In a recent BBC radio program exploring the subject of evil, Baron-Cohen described empathy as "a skill like any human skill," and lack of empathy "a disability" which wasn't "fixed" and which, if you get a chance to practice, "can get better." This suggests that if someone has no empathy and behaves in an explicably cruel way, then perhaps the health service may be a better place to treat them than prison? At any rate this analysis does suggest there is a chance, that with the right interventions and treatment, convicted killers like Gayle may, inside of prison, begin to understand the harm they have caused and the impact of such appalling acts on others.

As founder of The Forgiveness Project, I have met many victims of people like Gayle - people who have an immense capacity for human cruelty. Most of these victims, however, have chosen to use forgiveness as way out of trauma. Forgiveness in this sense does not mean reconciling with the perpetrator, but taking hold of painful emotions and deciding to let them go.

One of the hundred-plus stories on The Forgiveness Project website is that of Magdeline Makola, a South African-born nurse living in Scotland. In 2008 Makola was abducted by fellow countryman Justice Ngema, who locked her in the boot of her car for ten days.

At the trial, Ngema demonstrated not a scrap of remorse but despite this Makola has refused to see him as anything other than a human-being motivated by greed and desperation. "It's hard to understand why he did what he did. He wasn't on drugs, he wasn't drunk, and he didn't have mental problems," she says.

"My hope now is that in prison he comes into contact with people who can help him so that he can understand the harm that he did and change his life. You have to be positive to open up ways for someone to become a better person. If I hate him I'll make him more entrenched in his attitude of greed and desperation."

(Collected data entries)

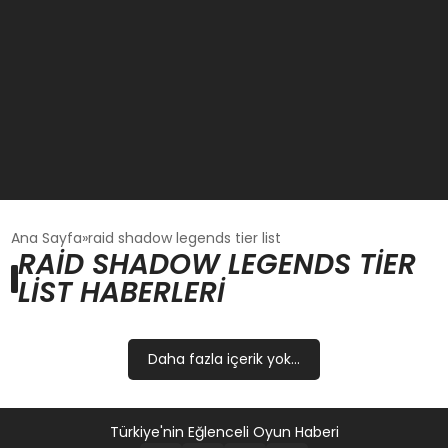
GÜNCEL
Ana Sayfa
raid shadow legends tier list
RAID SHADOW LEGENDS TIER
LIST HABERLERI
OYUN HABERLERI
EKONOMI
Daha fazla içerik yok...
EĞITIM
Türkiye'nin Eğlenceli Oyun Haberi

EXERCISE AIM —
According to the passage on forgiveness, for how long was Magdeline Makola locked in the boot of her car? The entries have no connection to the passage on forgiveness.

ANSWER SPACE —
Ten days.